Set exercise: Revise the items starting at the line that contains "Detect and mask" and ending at the last item, replacing "Format" with "Output" and changing nothing else. Leave the pictures out of your answer.

** begin Rows **

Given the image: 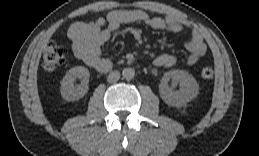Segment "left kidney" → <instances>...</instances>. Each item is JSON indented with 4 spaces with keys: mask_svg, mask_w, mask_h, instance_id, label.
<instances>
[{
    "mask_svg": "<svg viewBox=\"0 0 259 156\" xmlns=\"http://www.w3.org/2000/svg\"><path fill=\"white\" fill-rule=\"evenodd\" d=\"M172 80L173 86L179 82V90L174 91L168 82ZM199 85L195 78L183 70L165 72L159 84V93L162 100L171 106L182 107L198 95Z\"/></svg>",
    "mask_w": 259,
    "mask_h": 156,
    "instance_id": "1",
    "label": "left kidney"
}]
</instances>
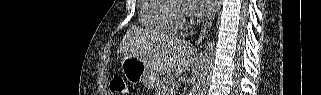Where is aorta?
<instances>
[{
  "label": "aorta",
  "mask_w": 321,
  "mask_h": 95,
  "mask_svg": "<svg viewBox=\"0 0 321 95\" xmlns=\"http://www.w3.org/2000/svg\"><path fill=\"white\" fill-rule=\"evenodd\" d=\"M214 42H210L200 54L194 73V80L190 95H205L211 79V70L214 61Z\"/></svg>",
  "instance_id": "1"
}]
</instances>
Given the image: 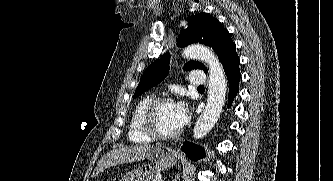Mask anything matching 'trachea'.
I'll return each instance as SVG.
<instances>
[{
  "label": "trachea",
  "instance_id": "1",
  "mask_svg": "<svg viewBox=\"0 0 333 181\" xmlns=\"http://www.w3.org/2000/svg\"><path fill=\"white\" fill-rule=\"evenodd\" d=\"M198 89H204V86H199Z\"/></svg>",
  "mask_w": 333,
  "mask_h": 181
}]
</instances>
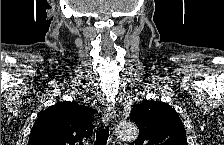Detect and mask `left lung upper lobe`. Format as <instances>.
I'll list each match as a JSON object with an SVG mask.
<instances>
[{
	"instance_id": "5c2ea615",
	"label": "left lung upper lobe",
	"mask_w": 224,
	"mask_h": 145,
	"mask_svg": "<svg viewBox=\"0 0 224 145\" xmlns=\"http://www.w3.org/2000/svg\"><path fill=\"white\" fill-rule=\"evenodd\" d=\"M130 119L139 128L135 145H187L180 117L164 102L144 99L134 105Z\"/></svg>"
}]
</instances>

** end Rows **

Output of the task:
Detect and mask `left lung upper lobe`. Output as <instances>.
I'll list each match as a JSON object with an SVG mask.
<instances>
[{
	"instance_id": "5c2ea615",
	"label": "left lung upper lobe",
	"mask_w": 224,
	"mask_h": 145,
	"mask_svg": "<svg viewBox=\"0 0 224 145\" xmlns=\"http://www.w3.org/2000/svg\"><path fill=\"white\" fill-rule=\"evenodd\" d=\"M130 119L139 128L135 145H187L180 117L164 102L144 99L134 105Z\"/></svg>"
}]
</instances>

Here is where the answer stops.